> **PAGE EXCERPT**
++++++

ACROSS THE BORDER, I change some US dollars for Afghanis, the local currency. The Afghani is not one of the greats—children in low-slung hessian tents by the roadside sell it pretty much by weight, exchanging an inch-thick wad of purple 5000-Afghani notes for every 20-dollar bill. One kid holds my American money up to the sun and scrutinises it with an impatient eye, which is a bit rich considering that if I walk 50 metres back in the direction I’ve come, the notes he’s giving me will only be useful as novelty bookmarks.
The Afghan customs officer is friendlier than his appearance, which isn’t difficult, and asks about the purpose of my visit. I mumble some obsequious platitudes about coming to learn the truth about his beautiful, historic country and its sensitive, cultured, deeply misunderstood people. This is all true as far as it goes, though it’s interesting to reflect that a dangerous-looking chap with a gun and an attractive woman will, if for entirely different reasons, reduce the average bloke to spouting exactly the same sort of fawning drivel.
For my purposes, anyway, it serves better than “Well, think about it: you’ve got a country with no rule of law, other than that dictated by the whim of a bunch of crazy students, and not only that, but crazy students who control the world’s richest natural resources of recreational drugs—on paper, this place should be one gigantic Glastonbury. But, if we believe what we read, it’s a total no-fun zone populated by ill-educated peasants living in perpetual fear of bearded wackos with
rocket-launchers who think they’re working for God. What’s all that about?”
The customs officer stamps my passport, and walks me out to the bus station: a muddy lot behind the money-changing tents, full of merchants trying to sell each other shoes, bread and watches. He helps me buy two seats—one for me, one for my pack—on a crowded minibus headed for Jalalabad, shakes my hand, and waves me off.

++++++

> **AVAILABLE DATA**
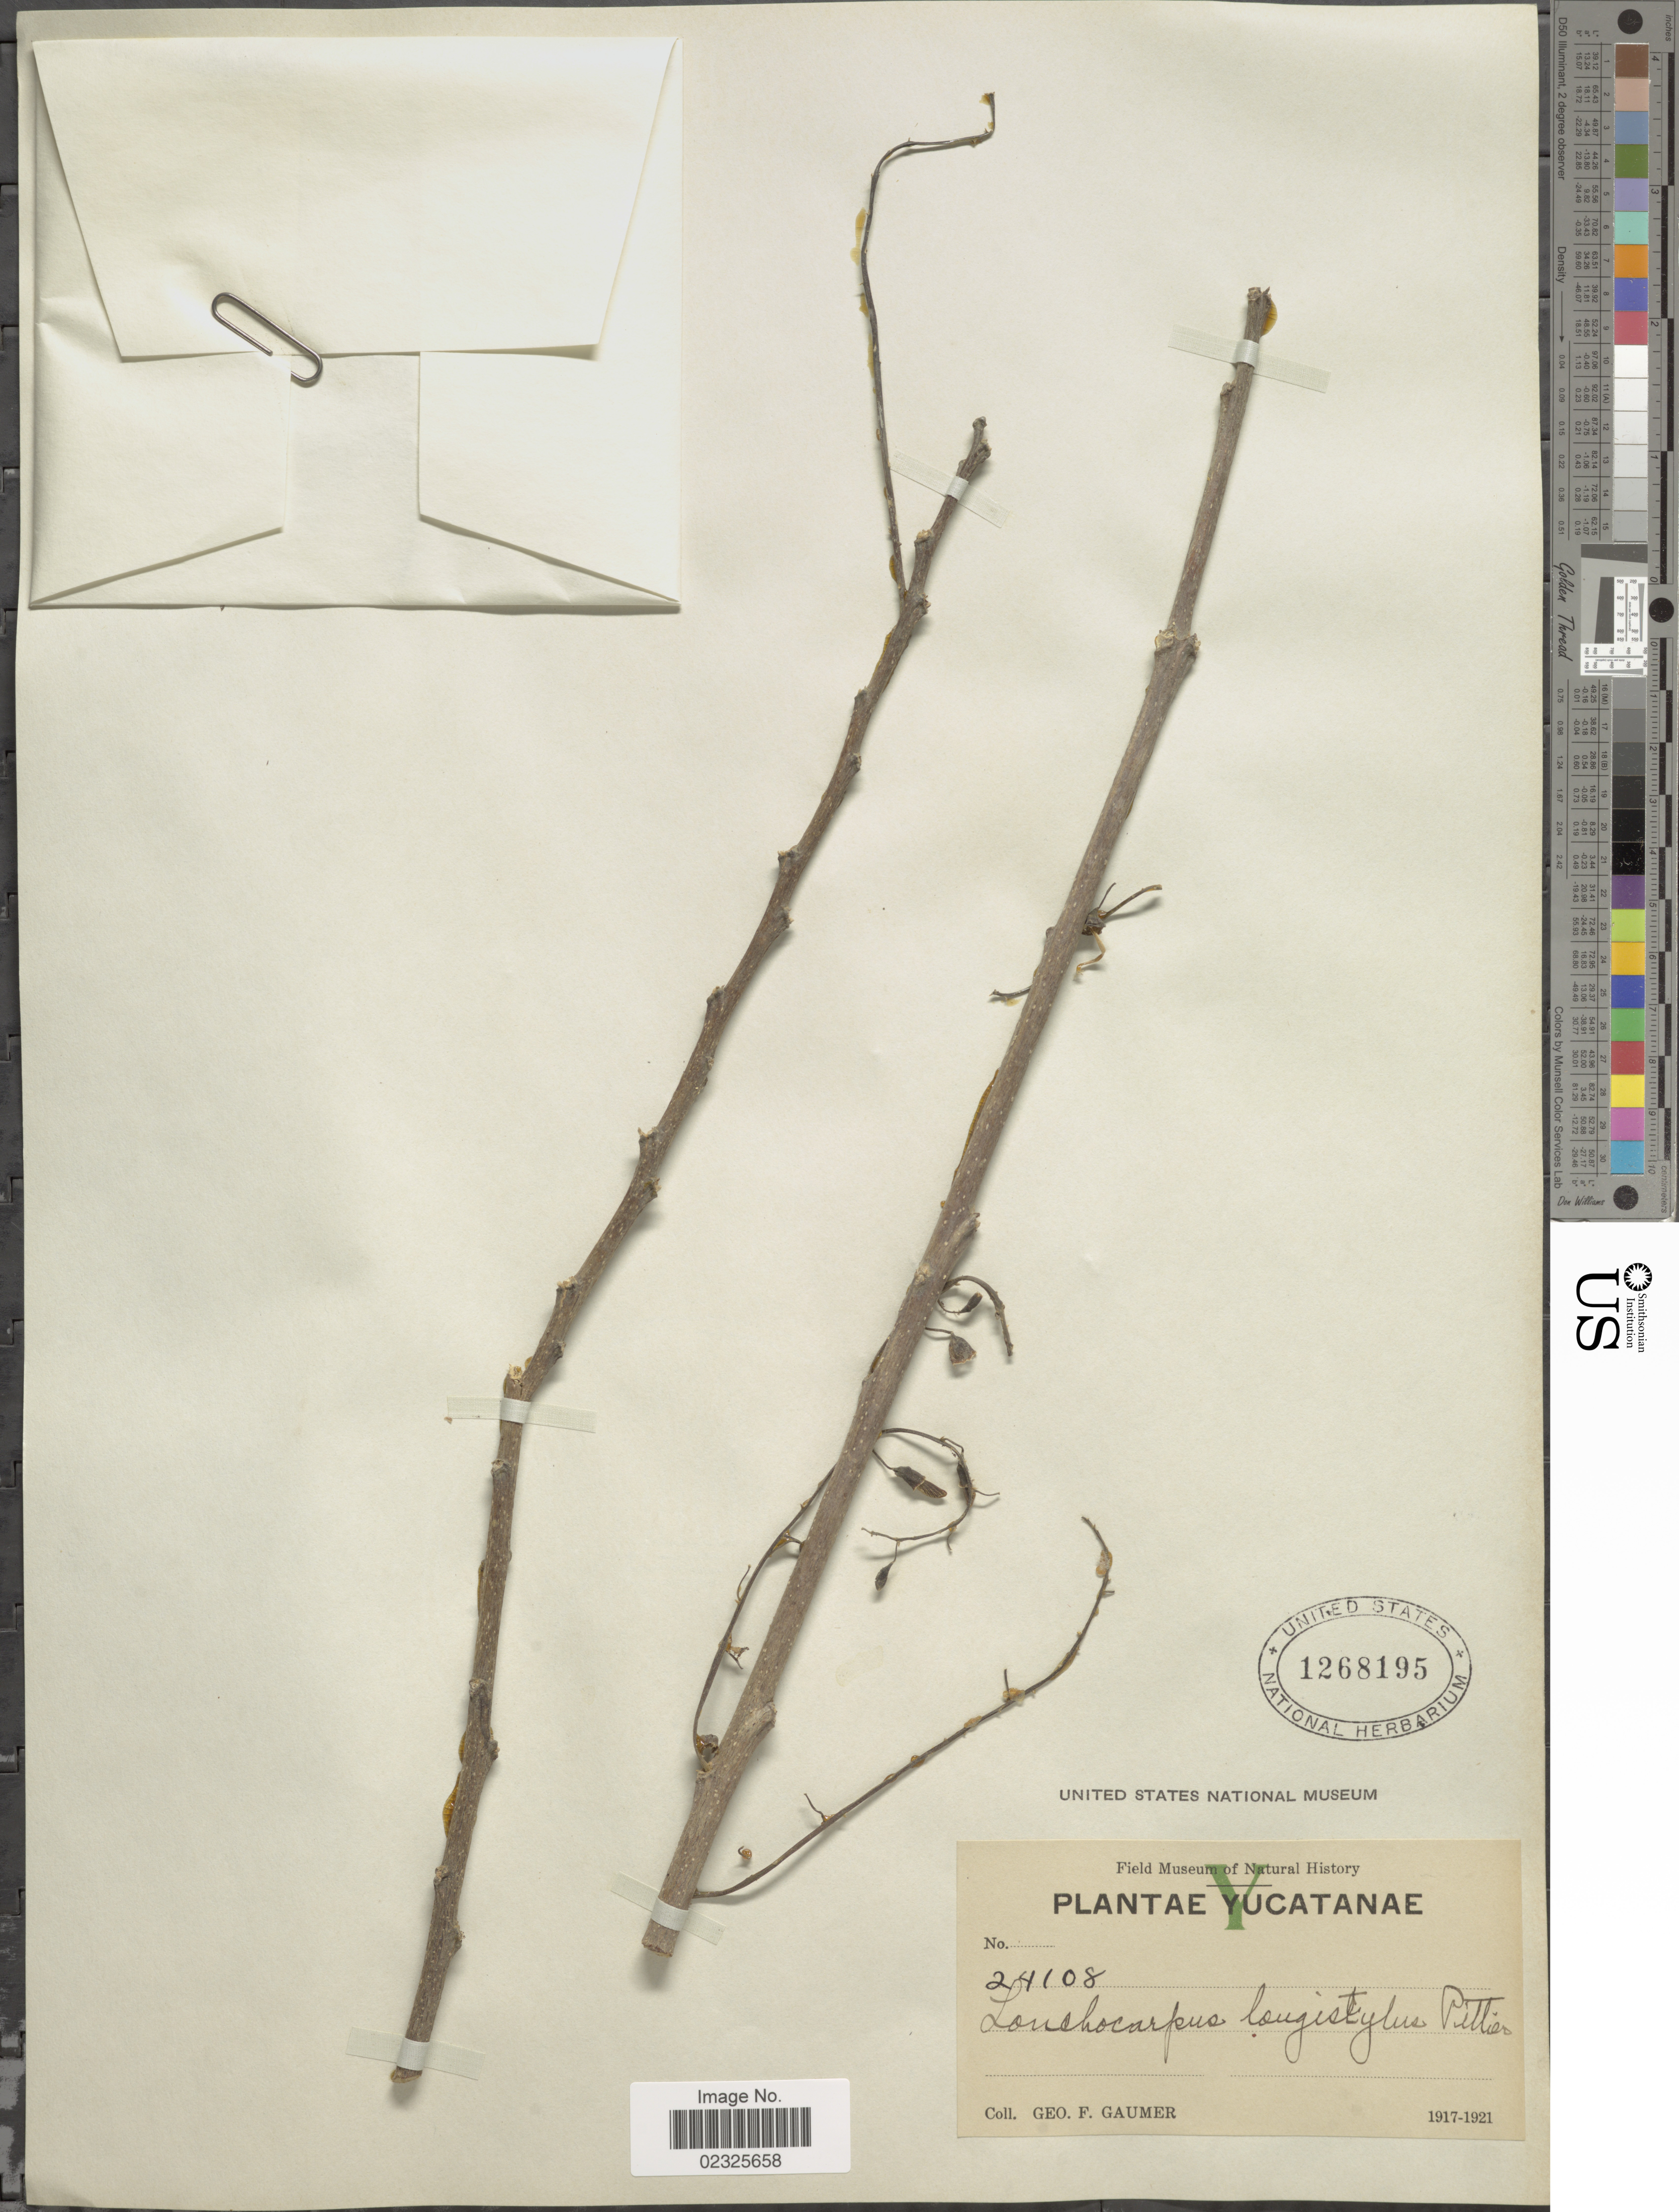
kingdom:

++++++

> **WRITTEN INSTRUCTION 1**
Duplicate this passage from the border-crossing account, beginning at the words "The customs officer" and stopping after "waves me off.".
> **WRITTEN INSTRUCTION 2**
Answer these questions using the border-crossing account:
(a) What do the roadside children give in exchange for every 20-dollar bill?
(b) Where is the bus station located?
(c) How many seats does the customs officer help buy, and where is the minibus headed?

> **WORKED SOLUTION 1**
The customs officer stamps my passport, and walks me out to the bus station: a muddy lot behind the money-changing tents, full of merchants trying to sell each other shoes, bread and watches. He helps me buy two seats—one for me, one for my pack—on a crowded minibus headed for Jalalabad, shakes my hand, and waves me off.

> **WORKED SOLUTION 2**
(a) An inch-thick wad of purple 5000-Afghani notes.
(b) In a muddy lot behind the money-changing tents.
(c) Two seats, one for the traveler and one for the pack, on a minibus headed for Jalalabad.